Pourriez-vous poursuivre le texte intitulé « Pascale » à partir de sa dernière phrase, dans le même ton ?

##### EXTRAIT DU DOCUMENT

Pascale

Ai terminé au petit matin, à 4h30, cet étrange chapitre. Maintenant l’attente – de celui aux yeux bleus (mon éditeur) qui dira si oui ou non ce délire a sa place dans le livre. Je ne suis pas douée en attente, le manque de sommeil et l’anxiété m’alanguit, hérisse mon humeur.

Faire de la physique. Voilà ce qu’il faudrait. Devant la triste image qu’ont les gens de leadeuse organisée, inspirante et énergique, la seule réponse, finalement, plutôt que de m’en plaindre serait d’agir. Je n’ai pas envie d’être Jésus – mais respectée comme physicienne. Au demeurant, ils ont raison : il n’y a rien à respecter, puisque je ne calcule plus, ne code plus, et que, paraît-il, je ne comprends rien aux détails techniques de mon expérience.

Journée lente de Pâques toute consacrée aux garçons et à moi-même. Mes enfants sont formidables – je remarque qu’ils prennent soin de moi, de ma fatigue, de mon humeur changeante, ils boivent ce que je leur partage, et me fichent la paix. Ils ont tant de créativité en eux, à composer leur musique, écrire leur roman, à me dire : « Si je ne l’avais pas composé, mon morceau n’existerait pas, et je ne pourrais pas ressentir son émotion. C’est pour ça que je compose. » Je leur fais découvrir les dédales infinis de la bibliothèque universitaire, les rangées de livres à la Escher qui recèlent de trésors de la littérature française. Nous repartons avec Eluard, Verlaine, Duras et les essais de Gracq recommandés par J., dans un sac Monoprix qui me scie l’épaule.

Sur un banc, pendant que les garçons font des voltiges en trottinette, d’une traite je lis Le Vice-consul de Duras. Aspirée naturellement dans une continuité de langueur, oh le rythme chanté des phrases, chaque page comme un poème dur, et la triple couche d’ellipses sous la chaleur humide de Calcutta.

##########
##### MATÉRIEL FOURNI

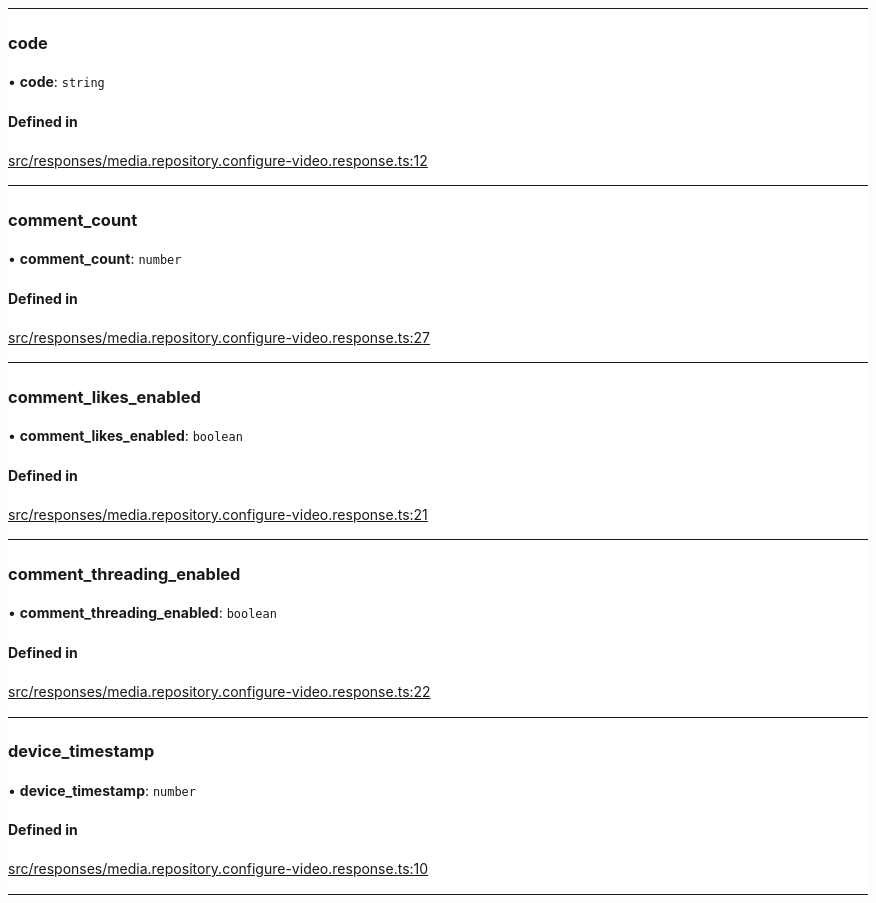 ___

### code

• **code**: `string`

#### Defined in

[src/responses/media.repository.configure-video.response.ts:12](https://github.com/Nerixyz/instagram-private-api/blob/0e0721c/src/responses/media.repository.configure-video.response.ts#L12)

___

### comment\_count

• **comment\_count**: `number`

#### Defined in

[src/responses/media.repository.configure-video.response.ts:27](https://github.com/Nerixyz/instagram-private-api/blob/0e0721c/src/responses/media.repository.configure-video.response.ts#L27)

___

### comment\_likes\_enabled

• **comment\_likes\_enabled**: `boolean`

#### Defined in

[src/responses/media.repository.configure-video.response.ts:21](https://github.com/Nerixyz/instagram-private-api/blob/0e0721c/src/responses/media.repository.configure-video.response.ts#L21)

___

### comment\_threading\_enabled

• **comment\_threading\_enabled**: `boolean`

#### Defined in

[src/responses/media.repository.configure-video.response.ts:22](https://github.com/Nerixyz/instagram-private-api/blob/0e0721c/src/responses/media.repository.configure-video.response.ts#L22)

___

### device\_timestamp

• **device\_timestamp**: `number`

#### Defined in

[src/responses/media.repository.configure-video.response.ts:10](https://github.com/Nerixyz/instagram-private-api/blob/0e0721c/src/responses/media.repository.configure-video.response.ts#L10)

___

##########

▶ _RÉPONSE FINALE_:
Hier soir, la dame kazakhe qui fait le ménage chez nous, nous avait invités à la pièce de Pâques de son église. Reconstitution de la Cène, trahison de Judas, crucifixion. C’est assez bien fait et j’écoute d’une oreille chaque apôtre conter son personnage, pendant que l’autre partie de mon cerveau songe à Feynman et aux ondes gravitationnelles. Le sermon final du prêtre, qui joue Judas, est hérissant (« Si vous sortez d’ici sans croire en Dieu, vous irez en enfer comme moi, Judas, et c’est horrible. »). Dans la voiture au retour, je fais mon propre sermon dégoulinant aux enfants, au son de Chopin par Martha Argerich.

« C’est vous qui décidez de ce que vous êtes, ce que vous faites, dans le flot des circonstances extérieures, malgré et grâce à la sérendipité de la vie, c’est à vous de construire ce qui vous semble juste. Vous déciderez si vous voulez croire en un dieu, si vous voulez être heureux, malheureux, de votre cheminement. Mais rien ne vous l’impose, c’est votre liberté. » Je doute qu’ils en comprennent grand chose, mais je leur dis tout de même, puisque je les ai bassinés avec Sartre et Beauvoir toute la semaine : « Je crois que ça ressemble à ça, l’existentialisme. »

À la fin de ce long week-end de quatre jours, douchés, nourris, chocolatés, nous sommes tous les trois très fatigués. Mais je crois très heureux.

Son : Frédéric Chopin, Prélude No. 6 in B Minor, in 24 Préludes, Op. 28, par Martha Argerich, 1986.

Leonardo da Vinci, Ultima Cena, 1494-1498, à l’église Santa Maria delle Grazie, Milano

Richard in love

Richard Feynman et son Surely You’re Joking Mr Feynman, est la raison principale pour laquelle j’ai choisi d’aller à Caltech pour mon postdoc. Mais on m’a raconté de drôles d’histoires à Caltech. Et Mme C. aussi, m’a raconté bien des choses. J’étais prête à le dépeindre comme un horrible womanizer dans mon chapitre – et je me décide tout de même à re-vérifier mes sources. Je tombe sur un article de Sotheby’s qui met en vente ses lettres d’amour à sa première femme. Son premier et grand amour, décédée à 25 ans de tuberculose, alors qu’il travaillait à Los Alamos sur le projet Manhattan. Jusqu’à la fin, aveuglé malgré son amour, ou par son amour, il lui aura écrit d’être plus « gentille », d’arrêter de pleurer et de se plaindre… Ce n’est que dans son avant-dernière lettre qu’il finit par comprendre.

My Wife:
I am always too slow. I always make you miserable by not understanding soon enough. I understand now. I’ll make you happy now.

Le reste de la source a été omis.